Du passé païen aux « temps chrétiens »

Quelques années plus tôt, en 410 exactement, la prise de Rome par les Goths d'Alaric et le sac qui s'en était suivi avaient profondément choqué les esprits. Pour la première fois depuis l'invasion gauloise de 387 avant Jésus-Christ, un ennemi entrait en vainqueur dans la « Ville éternelle ». Les païens virent là un châtiment divin : Rome était punie pour avoir abandonné les dieux qui avaient fait sa grandeur. Augustin répliqua par les premiers livres de la Cité de Dieu. Il y montrait en particulier que les malheurs de Rome n'avaient pas commencé avec la victoire du christianisme et que, au temps où leur culte était incontesté, les dieux avaient bien mal reconnu les honneurs qu'on leur rendait. Mais ce n'était là qu'une partie de sa démonstration, et l'évêque d'Hippone n'avait apparemment ni le temps ni le goût d'entrer dans un détail historique propre à étayer cette thèse. La tâche pourtant ne lui semblait pas inutile. Il en chargea Orose. Le prêtre espagnol mit visiblement beaucoup d'ardeur à la besogne. En peu de temps, il avait achevé les sept livres de ses Historiae adversum paganos. Le titre montre bien le double visage de l'entreprise : Orose a écrit une histoire universelle, mais celle-ci est au service d'une démonstration et d'un plaidoyer.

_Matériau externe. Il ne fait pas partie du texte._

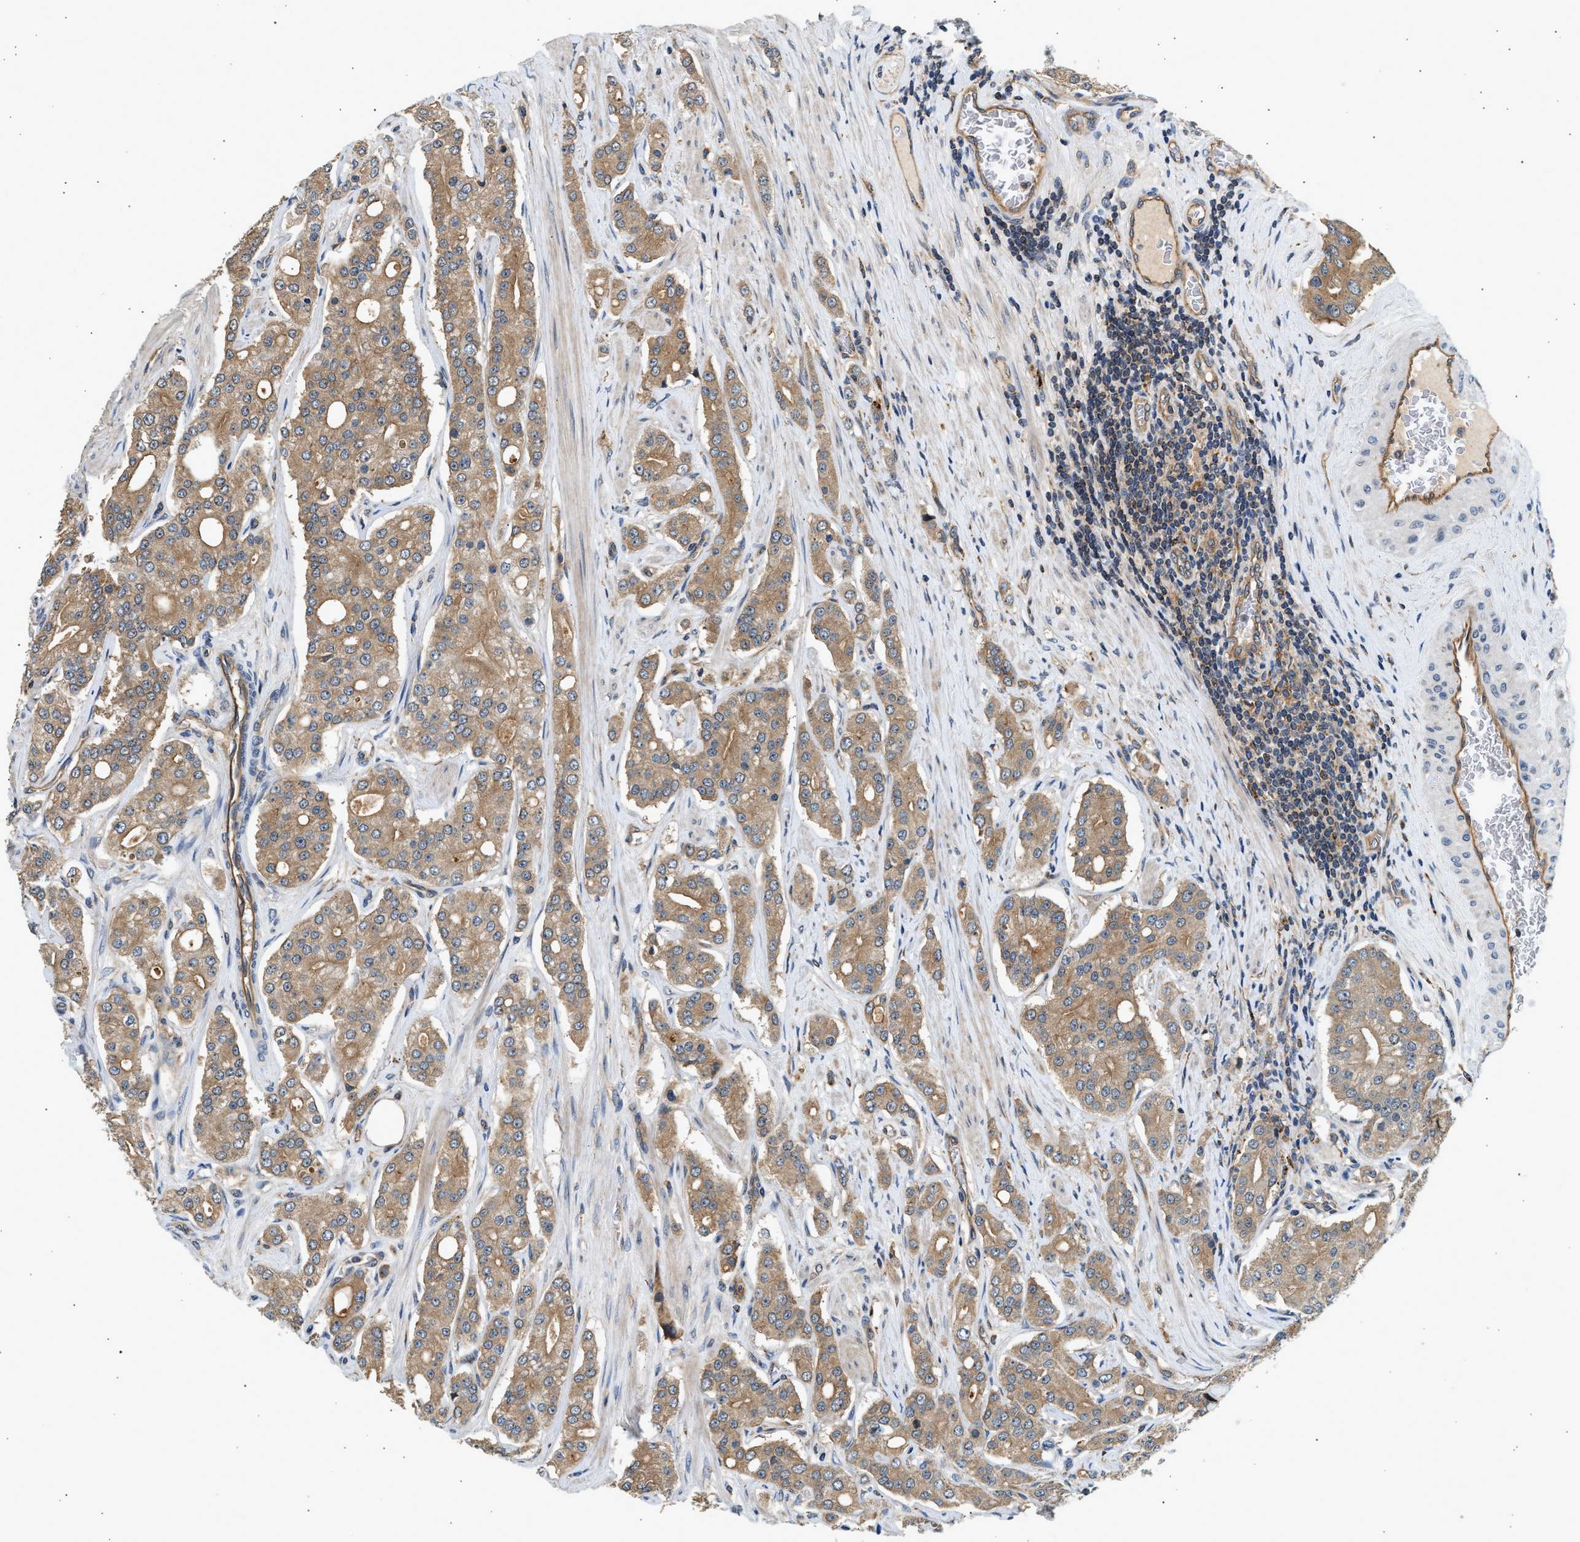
{"staining": {"intensity": "moderate", "quantity": ">75%", "location": "cytoplasmic/membranous"}, "tissue": "prostate cancer", "cell_type": "Tumor cells", "image_type": "cancer", "snomed": [{"axis": "morphology", "description": "Adenocarcinoma, High grade"}, {"axis": "topography", "description": "Prostate"}], "caption": "Immunohistochemical staining of human prostate cancer demonstrates medium levels of moderate cytoplasmic/membranous expression in approximately >75% of tumor cells.", "gene": "DUSP14", "patient": {"sex": "male", "age": 71}}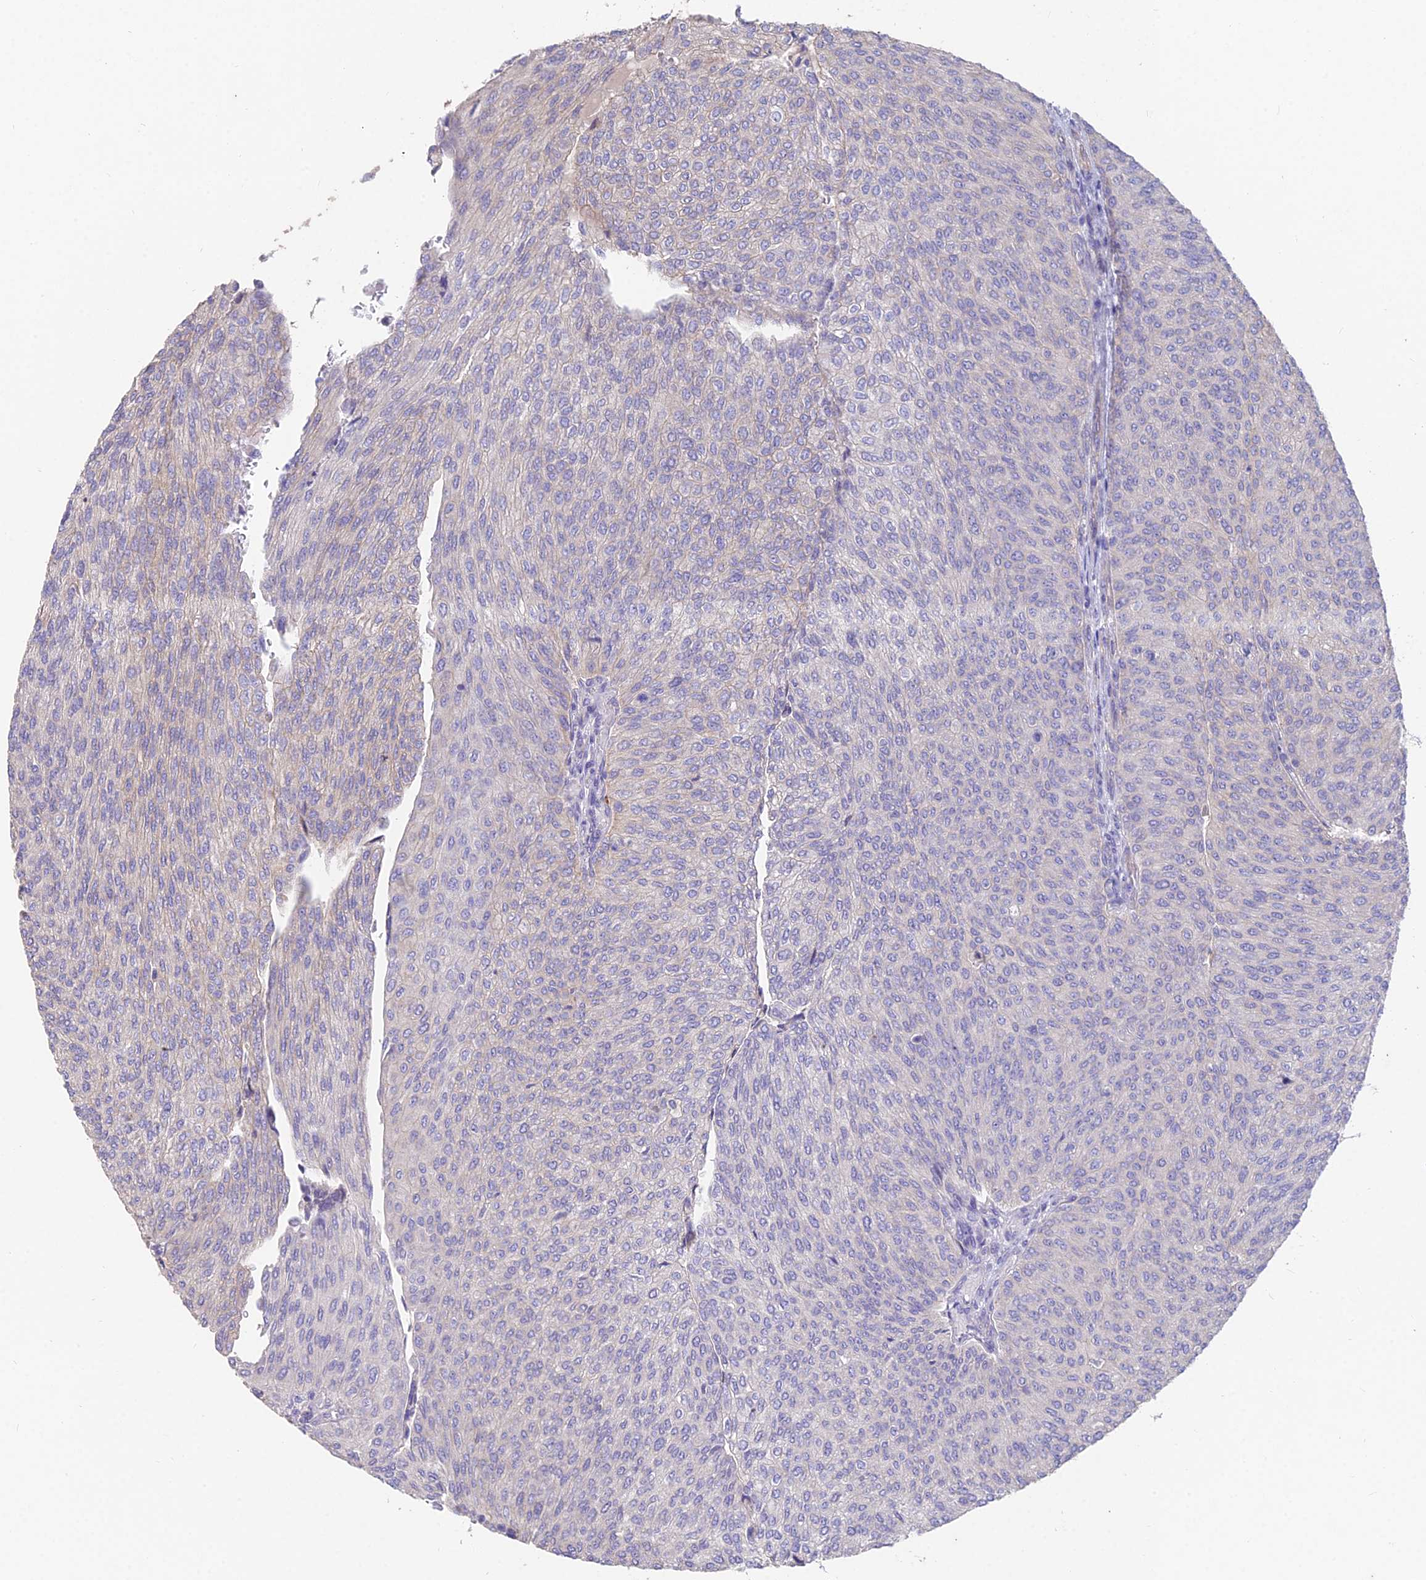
{"staining": {"intensity": "negative", "quantity": "none", "location": "none"}, "tissue": "urothelial cancer", "cell_type": "Tumor cells", "image_type": "cancer", "snomed": [{"axis": "morphology", "description": "Urothelial carcinoma, High grade"}, {"axis": "topography", "description": "Urinary bladder"}], "caption": "A histopathology image of human high-grade urothelial carcinoma is negative for staining in tumor cells. (Brightfield microscopy of DAB (3,3'-diaminobenzidine) IHC at high magnification).", "gene": "FAM168B", "patient": {"sex": "female", "age": 79}}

La thèse est simple. C'est exactement le contre-pied de celle qu'avaient avancée les païens après le sac de Rome. Orose met en garde contre le manque de mémoire : les hommes sont sensibles aux moindres incommodités du présent et oublieux des souffrances du passé. C'est ainsi que l'on s'exagère les épreuves des « temps chrétiens » et que l'on atténue les malheurs et les détresses du passé païen de l'humanité. Contre ces déformations, Orose veut établir que la mort et la violence ont régné dans le monde tant que « la religion qui prohibe le sang » a été ignorée, qu'elles ont été ébranlées lorsque cette religion est apparue, qu'elles perdent leur empire avec ses progrès et qu'elles disparaîtront avec son triomphe. Pour étayer cette thèse, Orose s'est livré à un extraordinaire travail de marqueterie. La chronique d'Eusèbe, traduite et prolongée par Jérôme, lui a fourni son cadre chronologique. Il l'a rempli, étoffé, complété avec ce qu'il trouvait chez les historiens. Il a mis à contribution les histoires de Justin, de Florus, de Tite-Live, l'abrégé d'Eutrope, les Commentaires de César, les monographies de Salluste, les biographies de Suétone, l'Histoire ecclésiastique du Rufin, la Cité de Dieu d'Augustin. Chaque fois, il adapte, il résume, il choisit. Dans les siècles qui ont précédé la venue du Christ, ce qu'il retient, c'est l'histoire des calamités, qu'elles soient naturelles – tremblements de terre, famines, épidémies – ou directement provoquées par les hommes – oppression, violences, guerres surtout. La perspective d'Orose est résolument pacifiste. Il souligne que les triomphes des armes, ceux que Rome par exemple a pu connaître, sont toujours payés par les souffrances des vaincus, qu'il n'y a pas de guerre heureuse, que les conquérants sont les pires des fléaux, sans excepter le plus grand d'entre eux : Alexandre, le héros par excellence aux yeux des Anciens. En fait, toute l'histoire humaine avant le Christ n'est que la suite ou le châtiment du péché d'Adam. C'est pour le montrer qu'Orose a commencé son récit, non pas avec Abraham, point de départ de la Chronique d'Eusèbe, mais avec la création de l'homme, innovation qu'il souligne avec fierté.

Orose voit l'histoire changer de sens avec la naissance de Jésus sous Auguste. Ce qui surprend le plus dans le récit qu'il fait[...]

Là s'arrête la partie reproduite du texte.